Schema Extraction: Connector extracts and catalogs columns or column headers for semi-structured file formats. Currently supported for Parquet, CSV, PSV, and TSV file formats. Stewards/users can search and curate the cataloged columns for each file. This is a time-intensive operation as it involved reading individual files.

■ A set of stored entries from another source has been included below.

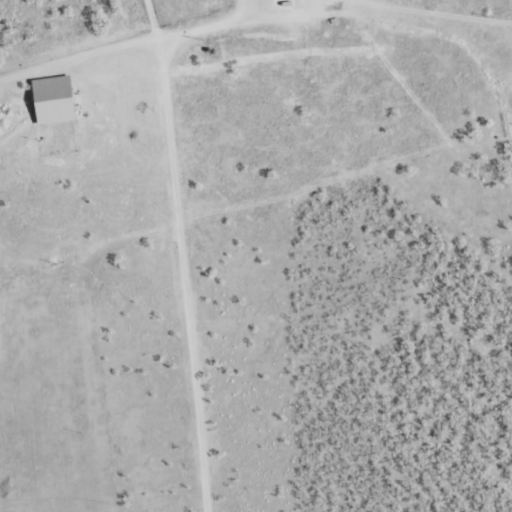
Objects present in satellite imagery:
building: (53, 100)
road: (190, 122)
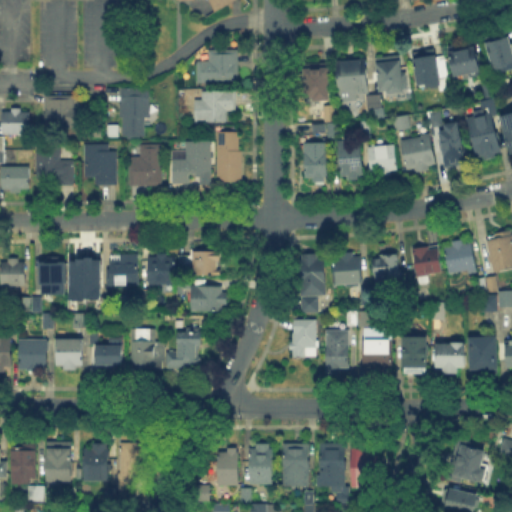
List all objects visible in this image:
building: (223, 1)
building: (219, 3)
road: (272, 12)
road: (378, 19)
road: (14, 24)
parking lot: (59, 31)
road: (55, 38)
road: (100, 38)
building: (501, 50)
building: (499, 53)
building: (462, 58)
building: (464, 61)
building: (216, 65)
building: (427, 67)
building: (220, 68)
road: (151, 69)
building: (427, 72)
building: (388, 73)
building: (392, 74)
building: (350, 78)
building: (352, 79)
building: (315, 80)
building: (318, 81)
road: (9, 84)
building: (371, 99)
building: (375, 101)
building: (212, 104)
building: (215, 107)
building: (60, 109)
building: (131, 109)
building: (327, 111)
building: (135, 112)
building: (65, 113)
building: (435, 118)
building: (13, 120)
building: (400, 121)
road: (272, 122)
building: (17, 123)
building: (403, 123)
building: (365, 125)
building: (324, 128)
building: (485, 128)
building: (506, 129)
building: (482, 130)
building: (509, 131)
building: (96, 133)
building: (451, 140)
building: (452, 143)
building: (0, 147)
building: (2, 151)
building: (416, 151)
building: (420, 153)
building: (226, 154)
building: (348, 157)
building: (229, 158)
building: (381, 158)
building: (189, 159)
building: (351, 159)
building: (385, 160)
building: (98, 162)
building: (193, 162)
building: (318, 162)
building: (101, 164)
building: (144, 164)
building: (50, 165)
building: (58, 167)
building: (147, 167)
building: (13, 176)
building: (17, 179)
road: (392, 209)
road: (136, 219)
building: (499, 249)
building: (499, 250)
building: (458, 255)
building: (458, 255)
building: (424, 258)
building: (425, 259)
building: (204, 261)
building: (206, 265)
building: (345, 267)
building: (346, 267)
building: (159, 268)
building: (384, 268)
building: (122, 269)
building: (386, 269)
building: (11, 271)
building: (126, 271)
building: (163, 271)
building: (15, 273)
building: (54, 273)
building: (89, 273)
building: (51, 274)
building: (84, 277)
building: (308, 278)
building: (310, 280)
building: (489, 281)
building: (479, 282)
building: (182, 287)
building: (206, 296)
building: (504, 296)
building: (504, 296)
building: (38, 297)
building: (147, 297)
building: (209, 299)
building: (74, 300)
building: (487, 300)
building: (488, 301)
building: (31, 302)
building: (108, 304)
building: (437, 309)
building: (440, 311)
building: (350, 315)
building: (363, 316)
building: (49, 322)
building: (83, 322)
building: (301, 335)
building: (302, 336)
building: (97, 337)
building: (187, 346)
building: (375, 346)
building: (334, 347)
building: (374, 347)
building: (144, 348)
building: (335, 348)
building: (4, 349)
building: (145, 349)
building: (183, 349)
building: (412, 350)
building: (482, 350)
building: (67, 351)
building: (31, 352)
building: (507, 352)
building: (508, 352)
building: (5, 353)
building: (107, 353)
building: (413, 353)
building: (450, 353)
building: (70, 354)
building: (110, 354)
building: (481, 354)
building: (449, 355)
building: (35, 356)
road: (231, 373)
road: (256, 405)
building: (505, 446)
building: (506, 446)
building: (57, 459)
road: (413, 459)
building: (22, 461)
building: (56, 461)
building: (94, 461)
building: (132, 461)
building: (465, 461)
building: (468, 461)
building: (21, 462)
building: (94, 462)
building: (294, 462)
building: (294, 462)
building: (259, 463)
building: (329, 463)
building: (362, 463)
building: (128, 464)
building: (226, 464)
building: (258, 464)
building: (362, 464)
building: (226, 465)
building: (331, 466)
building: (2, 467)
building: (34, 491)
building: (244, 492)
building: (204, 493)
building: (306, 494)
building: (459, 499)
building: (459, 499)
building: (260, 506)
building: (219, 507)
building: (307, 507)
building: (21, 509)
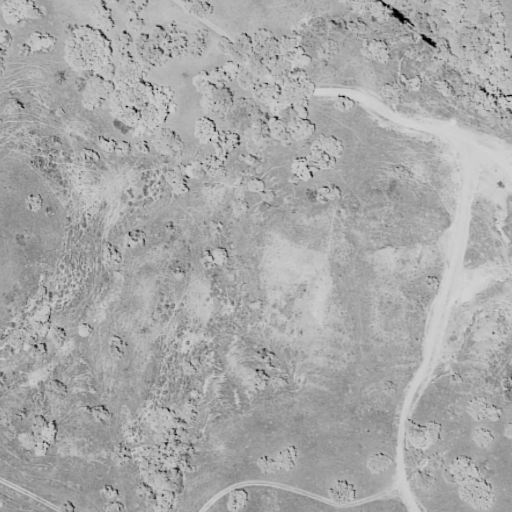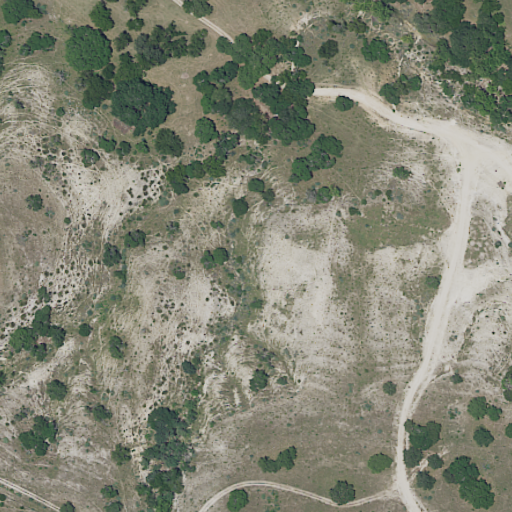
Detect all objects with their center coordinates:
road: (339, 92)
road: (442, 326)
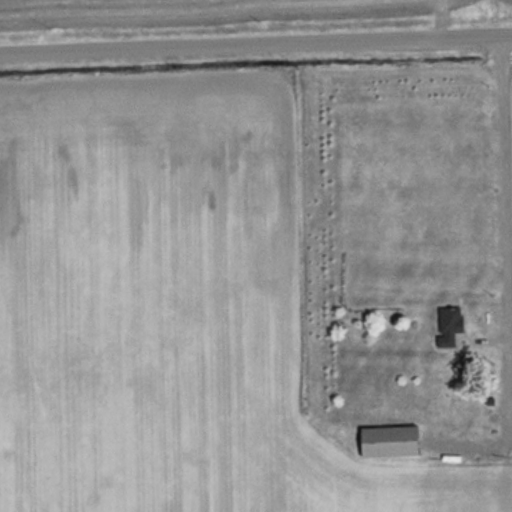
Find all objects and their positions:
road: (256, 47)
building: (447, 325)
building: (385, 442)
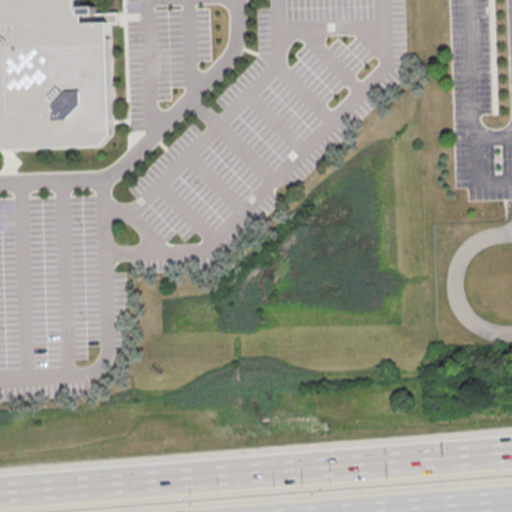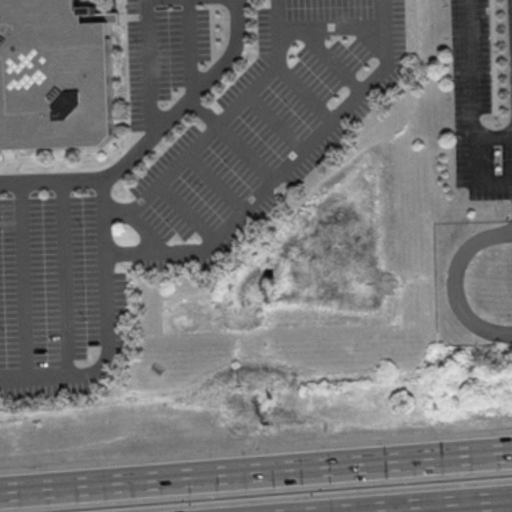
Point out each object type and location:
road: (330, 29)
road: (148, 68)
building: (55, 76)
building: (55, 78)
road: (306, 90)
parking lot: (482, 95)
road: (472, 107)
road: (276, 121)
road: (218, 124)
road: (153, 136)
road: (493, 141)
road: (246, 151)
road: (282, 169)
road: (216, 181)
parking lot: (187, 191)
road: (185, 212)
road: (147, 231)
road: (64, 278)
road: (23, 281)
road: (454, 282)
road: (106, 324)
road: (256, 472)
road: (438, 506)
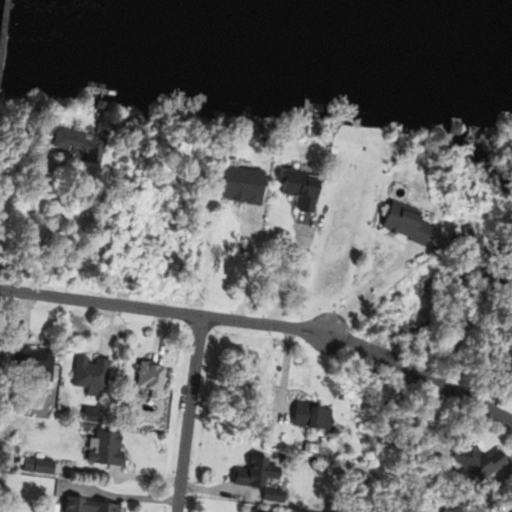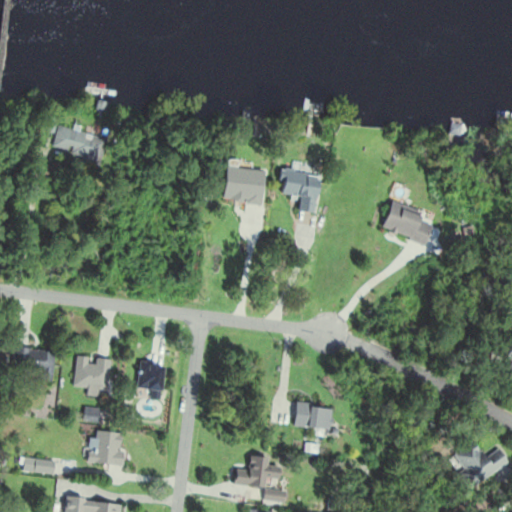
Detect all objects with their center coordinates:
river: (312, 2)
river: (485, 17)
building: (76, 146)
building: (240, 185)
building: (295, 189)
building: (402, 221)
road: (244, 269)
road: (291, 274)
road: (265, 326)
building: (31, 362)
building: (88, 374)
building: (146, 379)
road: (187, 414)
building: (309, 418)
building: (104, 449)
building: (471, 464)
building: (36, 466)
building: (255, 474)
building: (86, 506)
building: (511, 511)
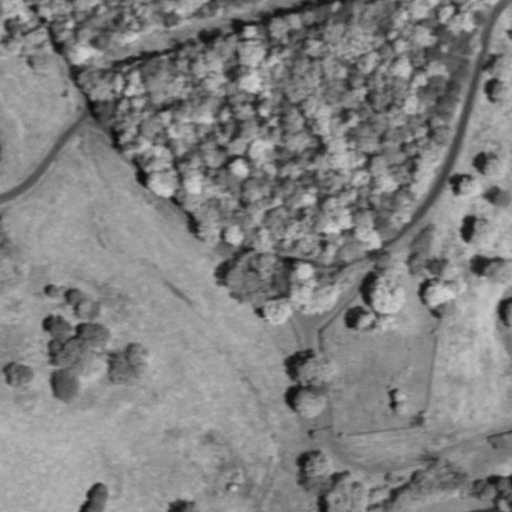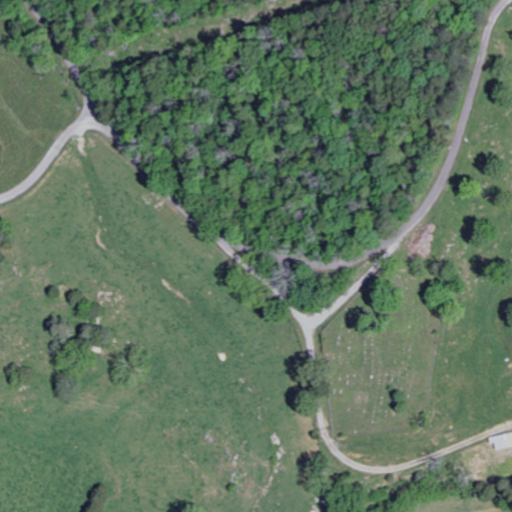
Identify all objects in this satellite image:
road: (67, 55)
road: (46, 158)
road: (353, 257)
park: (385, 349)
building: (505, 441)
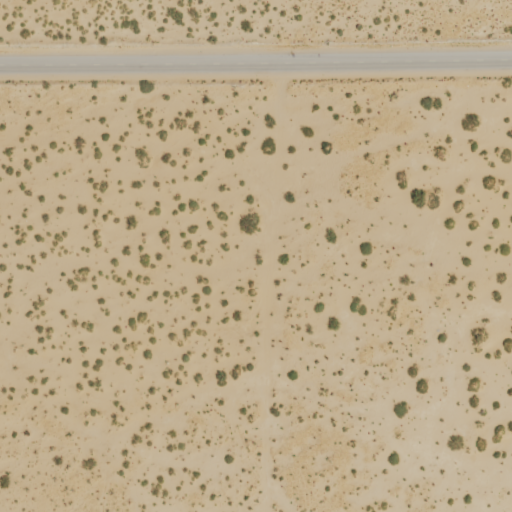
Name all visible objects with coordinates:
road: (256, 66)
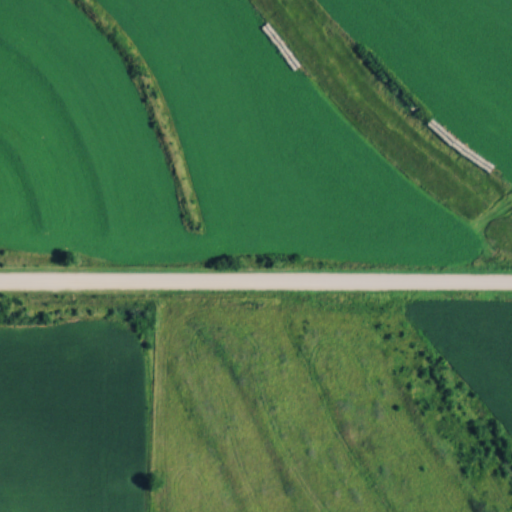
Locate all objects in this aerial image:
road: (256, 285)
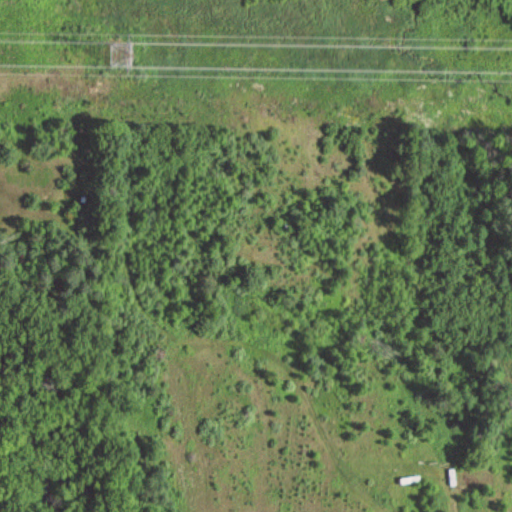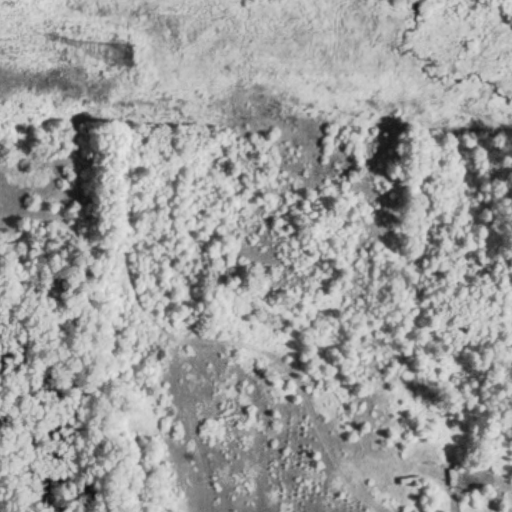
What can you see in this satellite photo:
power tower: (119, 50)
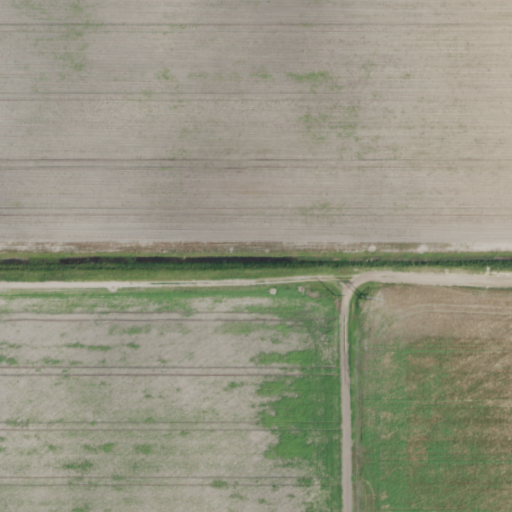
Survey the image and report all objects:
road: (256, 278)
power tower: (362, 298)
road: (319, 394)
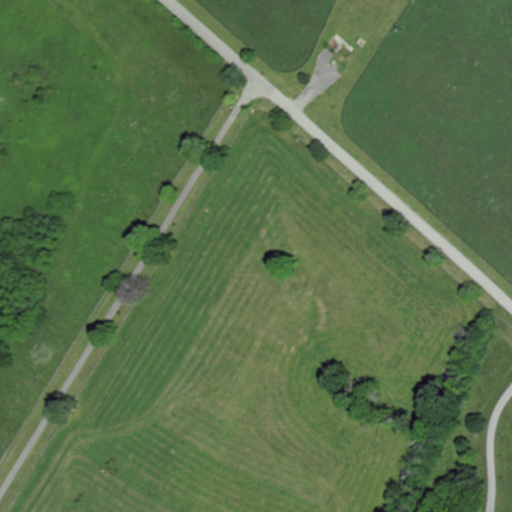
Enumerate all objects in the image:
road: (342, 152)
road: (129, 285)
road: (494, 449)
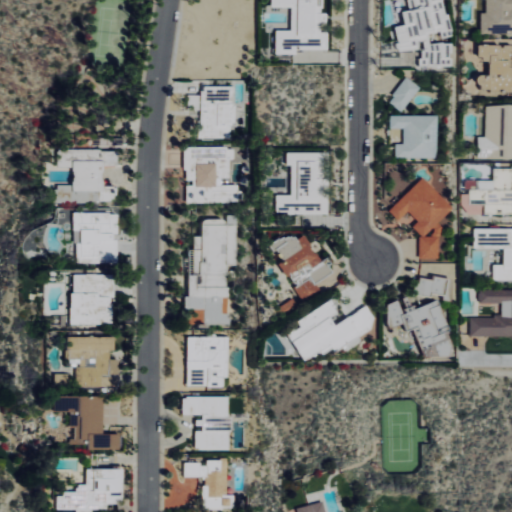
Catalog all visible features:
building: (493, 67)
building: (400, 93)
building: (495, 132)
building: (411, 134)
building: (86, 172)
road: (357, 181)
building: (418, 205)
building: (97, 235)
building: (425, 246)
building: (496, 249)
road: (152, 255)
building: (427, 285)
building: (91, 298)
building: (492, 322)
road: (486, 360)
building: (205, 420)
building: (96, 421)
building: (95, 490)
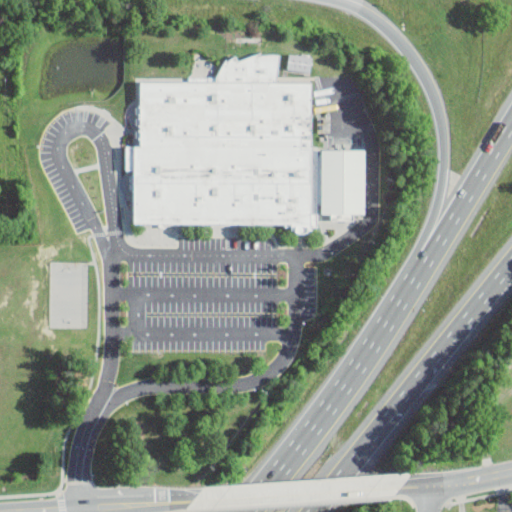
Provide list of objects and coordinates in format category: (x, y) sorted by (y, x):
building: (299, 62)
road: (440, 112)
building: (225, 151)
building: (239, 152)
road: (119, 184)
road: (467, 195)
road: (311, 253)
road: (206, 291)
road: (117, 314)
road: (206, 332)
road: (251, 383)
road: (411, 387)
road: (342, 393)
road: (489, 430)
road: (462, 482)
road: (307, 493)
road: (506, 494)
road: (428, 498)
road: (142, 504)
road: (50, 510)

Sampling: End-user initiated on-demand file sampling enables users to view randomly sampled rows of data in the file which provides a deeper insight into the file’s data and format.
Team¶
The following administrators are required to install this connector:
Alation Server Admin:
Validates the availability of Alation Connector Manager or installs it
Installs the connector
Adds and configures the S3 file system source in Alation
AWS S3 user with the following administrator privileges:
S3 configuration such as Inventory and Lambda setup
User creation for the S3 OCF connector
Scope¶
The table below shows what features are covered by the connector. For version support information, refer to Support Matrix.
Browser |
AWS S3 |
---|---|
Core Capabilities |
|
Automated metadata extraction (MDE) |
✔ |
Column Extraction |
✔ |
Query-based MDE |
ㄨ |
Search |
✔ |
Catalog page curation |
✔ |
Catalog sets |
ㄨ |
Propagation of trust flags |
ㄨ |
Popularity |
ㄨ |
Sampling and Profiling |
|
File sampling (Basic authentication) |
✔ |
File sampling (STS authentication) |
ㄨ |
Custom query-based table sampling |
ㄨ |
Custom query-based column profiling |
ㄨ |
Dynamic profiling |
ㄨ |
Authentication |
|
Basic (AWS Access Key and Secret Key) |
✔ |
AWS STS Authentication |
✔ |
SSL |
ㄨ |
Kerberos |
ㄨ |
Keytab |
ㄨ |
LDAP |
ㄨ |
Technical Metadata |
|
Files |
✔ |
Attributes/Columns |
✔ * |
* File sampling is supported only for CSV and Parquet file formats.